## Given data
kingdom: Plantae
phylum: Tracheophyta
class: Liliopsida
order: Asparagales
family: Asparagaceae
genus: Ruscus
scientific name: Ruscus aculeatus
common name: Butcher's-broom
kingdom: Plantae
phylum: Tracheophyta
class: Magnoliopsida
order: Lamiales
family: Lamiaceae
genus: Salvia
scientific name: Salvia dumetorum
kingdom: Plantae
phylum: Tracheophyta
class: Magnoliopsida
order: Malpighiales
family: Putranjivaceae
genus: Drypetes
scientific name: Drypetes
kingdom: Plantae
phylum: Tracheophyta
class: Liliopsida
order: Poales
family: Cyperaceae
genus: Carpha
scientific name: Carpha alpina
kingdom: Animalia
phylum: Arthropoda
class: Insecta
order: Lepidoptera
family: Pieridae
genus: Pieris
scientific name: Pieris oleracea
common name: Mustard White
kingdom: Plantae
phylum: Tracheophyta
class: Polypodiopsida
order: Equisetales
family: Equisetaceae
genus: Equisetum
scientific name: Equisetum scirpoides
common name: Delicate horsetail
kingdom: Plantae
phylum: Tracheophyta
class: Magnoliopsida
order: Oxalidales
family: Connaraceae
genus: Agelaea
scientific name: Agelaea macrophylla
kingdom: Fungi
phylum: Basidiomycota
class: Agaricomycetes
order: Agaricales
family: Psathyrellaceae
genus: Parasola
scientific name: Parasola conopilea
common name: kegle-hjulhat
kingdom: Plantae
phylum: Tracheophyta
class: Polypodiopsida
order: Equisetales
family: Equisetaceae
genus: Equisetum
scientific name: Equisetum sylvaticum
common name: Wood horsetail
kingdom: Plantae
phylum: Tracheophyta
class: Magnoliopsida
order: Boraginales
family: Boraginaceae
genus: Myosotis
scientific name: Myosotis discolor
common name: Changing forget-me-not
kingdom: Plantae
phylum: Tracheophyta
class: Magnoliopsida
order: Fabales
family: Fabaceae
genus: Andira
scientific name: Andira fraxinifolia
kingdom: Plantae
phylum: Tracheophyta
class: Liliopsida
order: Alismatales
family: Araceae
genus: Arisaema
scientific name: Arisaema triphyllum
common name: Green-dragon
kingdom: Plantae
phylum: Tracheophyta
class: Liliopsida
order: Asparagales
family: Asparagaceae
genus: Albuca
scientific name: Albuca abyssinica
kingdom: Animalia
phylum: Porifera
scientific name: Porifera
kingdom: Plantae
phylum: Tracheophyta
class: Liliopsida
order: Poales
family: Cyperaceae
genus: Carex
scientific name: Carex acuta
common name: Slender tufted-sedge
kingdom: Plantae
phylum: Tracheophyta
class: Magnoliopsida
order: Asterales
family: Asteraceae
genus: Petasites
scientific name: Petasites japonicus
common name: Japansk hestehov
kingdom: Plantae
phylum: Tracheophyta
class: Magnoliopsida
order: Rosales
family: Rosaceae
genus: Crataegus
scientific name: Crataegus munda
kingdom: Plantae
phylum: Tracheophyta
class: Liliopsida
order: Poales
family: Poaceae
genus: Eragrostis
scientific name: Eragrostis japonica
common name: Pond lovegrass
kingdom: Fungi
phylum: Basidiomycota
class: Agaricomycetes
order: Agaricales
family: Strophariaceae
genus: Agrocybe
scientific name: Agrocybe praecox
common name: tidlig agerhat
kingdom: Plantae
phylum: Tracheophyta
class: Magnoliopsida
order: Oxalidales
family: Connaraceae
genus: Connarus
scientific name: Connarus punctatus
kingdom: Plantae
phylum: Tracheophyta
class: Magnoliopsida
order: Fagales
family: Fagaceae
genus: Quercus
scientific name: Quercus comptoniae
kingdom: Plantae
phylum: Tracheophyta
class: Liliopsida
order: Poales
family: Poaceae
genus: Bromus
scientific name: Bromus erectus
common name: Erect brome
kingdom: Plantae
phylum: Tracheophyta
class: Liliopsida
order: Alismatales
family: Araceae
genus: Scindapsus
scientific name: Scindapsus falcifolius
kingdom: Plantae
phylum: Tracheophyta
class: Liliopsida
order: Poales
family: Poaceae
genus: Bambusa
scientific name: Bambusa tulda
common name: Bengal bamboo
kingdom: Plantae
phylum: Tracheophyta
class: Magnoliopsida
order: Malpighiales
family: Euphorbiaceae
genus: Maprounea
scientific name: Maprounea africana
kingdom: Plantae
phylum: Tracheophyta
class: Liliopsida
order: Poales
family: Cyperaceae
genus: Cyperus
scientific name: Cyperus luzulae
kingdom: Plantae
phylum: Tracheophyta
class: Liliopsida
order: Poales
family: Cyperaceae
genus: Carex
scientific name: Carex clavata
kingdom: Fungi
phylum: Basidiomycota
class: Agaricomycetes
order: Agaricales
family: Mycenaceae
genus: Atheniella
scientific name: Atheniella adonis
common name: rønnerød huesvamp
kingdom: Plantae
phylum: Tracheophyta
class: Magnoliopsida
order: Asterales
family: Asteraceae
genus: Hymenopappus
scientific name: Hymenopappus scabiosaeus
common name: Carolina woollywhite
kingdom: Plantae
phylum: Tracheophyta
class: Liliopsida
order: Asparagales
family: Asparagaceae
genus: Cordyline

## Task goal
Copy out everything from the line containing "scientific name: Hymenopappus scabiosaeus" down to the end of the records, with both ends included and each line reproduced exactly.

## Task solution
scientific name: Hymenopappus scabiosaeus
common name: Carolina woollywhite
kingdom: Plantae
phylum: Tracheophyta
class: Liliopsida
order: Asparagales
family: Asparagaceae
genus: Cordyline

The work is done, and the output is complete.